Il tombe très mal. Je suis maintenant tout au gros gibier. Je n’ai aucune envie de tirer une outarde. Je sors pourtant, par acquit de conscience. Denis, de moins en moins bien inspiré, a attiré l’attention générale ; tout le monde est debout pour assister au trépas de l’imprudent oiseau. Le malheur est que depuis quelque temps, je manque en général quatre oiseaux sur cinq ; je vais probablement me couvrir de ridicule et, en outre, faire perdre confiance à Do qui, soucieux de sa sécurité et de la mienne, se montrera alors beaucoup moins empressé à me mettre en présence d’animaux susceptibles de réagir. Rien de plus fréquent avec les chasseurs noirs, lorsqu’ils accompagnent un Européen. Outre le souci de leur propre personne, ils sentent qu’ils ont un peu la responsabilité de la sienne, sans posséder cependant l’autorité qu’il faudrait quelquefois pour l’obliger à la prudence. Quand, en outre, un animal réputé difficile ne compense ce caractère par aucun avantage matériel bien établi à leurs yeux — grande quantité de viande ou trophée de prix — leur enthousiasme se trouve encore diminué. C’est le cas du lion, dont la peau, dans le centre africain, est sans valeur, parce qu’elle est presque toujours pelée et abîmée par endroits.

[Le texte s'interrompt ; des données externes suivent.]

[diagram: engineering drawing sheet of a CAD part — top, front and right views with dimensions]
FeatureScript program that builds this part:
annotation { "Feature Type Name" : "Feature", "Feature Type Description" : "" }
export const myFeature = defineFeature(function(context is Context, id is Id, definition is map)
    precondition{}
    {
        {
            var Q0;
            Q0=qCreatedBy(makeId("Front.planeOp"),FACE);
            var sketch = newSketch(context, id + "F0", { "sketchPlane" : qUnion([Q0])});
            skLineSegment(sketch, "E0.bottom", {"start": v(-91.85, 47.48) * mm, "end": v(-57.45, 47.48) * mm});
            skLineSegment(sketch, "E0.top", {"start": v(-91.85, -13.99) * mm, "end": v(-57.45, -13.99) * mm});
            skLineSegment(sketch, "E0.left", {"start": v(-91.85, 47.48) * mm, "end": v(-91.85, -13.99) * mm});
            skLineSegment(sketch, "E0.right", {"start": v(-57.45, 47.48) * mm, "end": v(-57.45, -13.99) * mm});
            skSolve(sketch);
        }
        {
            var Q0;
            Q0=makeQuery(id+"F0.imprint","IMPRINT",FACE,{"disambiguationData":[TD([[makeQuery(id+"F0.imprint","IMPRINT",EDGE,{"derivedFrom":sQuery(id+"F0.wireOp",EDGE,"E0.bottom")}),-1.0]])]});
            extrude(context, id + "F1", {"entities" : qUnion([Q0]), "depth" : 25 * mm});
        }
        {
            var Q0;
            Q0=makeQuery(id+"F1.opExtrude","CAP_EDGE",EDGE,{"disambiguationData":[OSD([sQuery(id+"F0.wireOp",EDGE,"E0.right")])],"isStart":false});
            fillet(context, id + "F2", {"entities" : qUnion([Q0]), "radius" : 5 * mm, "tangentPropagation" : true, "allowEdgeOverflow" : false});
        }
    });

L’outarde est toujours là. Elle marche avec lenteur. Pendant que je cherche un prétexte pour me dérober, j’entends Somali charger mon fusil derrière moi. Il faut en prendre mon parti.
J’avance. J’avance à pas lents. Je n’ose pas taper du pied franchement, cela se verrait ; mais je marche exprès sur les petites branches sèches, je fais du bruit, je tousse un peu. Rien n’y fait. Impassible, ne se doutant de rien, l’outarde continue avec dignité son innocente promenade. Peut-être est-elle sourde ? Voilà bien ma chance.
J’arrive à 60 mètres. Somali veut me passer mon fusil. « Toi tirer, toi tirer, bientôt lui partir », me suggère-t-il tout bas.
« Trop loin », dis-je d’un ton sans réplique, à haute voix.
Mais qu’attend-elle donc !
Il n’y a plus que 50 mètres. Allons ! Il faut s’exécuter. Je prends mon fusil, j’épaule avec lenteur, je vise, je tire. Des ailes, un brusque envol. C’est, près d’elle, un oiseau plus petit que des herbes me cachaient, et qui fuit en hâte. Elle, elle est là. Elle a à peine bougé. Ma balle l’a tuée net.
Alors, négligemment, d’un air d’indifférence, comme si nul doute n’était jamais entré dans mon esprit, je mets mon fusil à la bretelle et je rentre à pas lents. Je ne vais même pas la voir. Je laisse Somali courir à elle et lui ouvrir la gorge. Je m’occupe d’autre chose. Je pose.
Après cela, enfin, nous partons.
Une heure de marche, d’abord, parmi des arbustes serrés. Toute la faune du Jardin des Plantes, grossie de celle du Jardin d’Acclimatation, serait ici que nous ne pourrions la voir, dans la végétation drue qui nous entoure. Au bout de ce temps, une belle plaine, et, tout de suite, un abouhourf (antilope cheval), un tetel, une troupe de sangliers nous apparaissent. Rien de tout cela n’est bien tentant, mais nous avons besoin de deux animaux : l’un pour dîner, l’autre pour attirer les lions.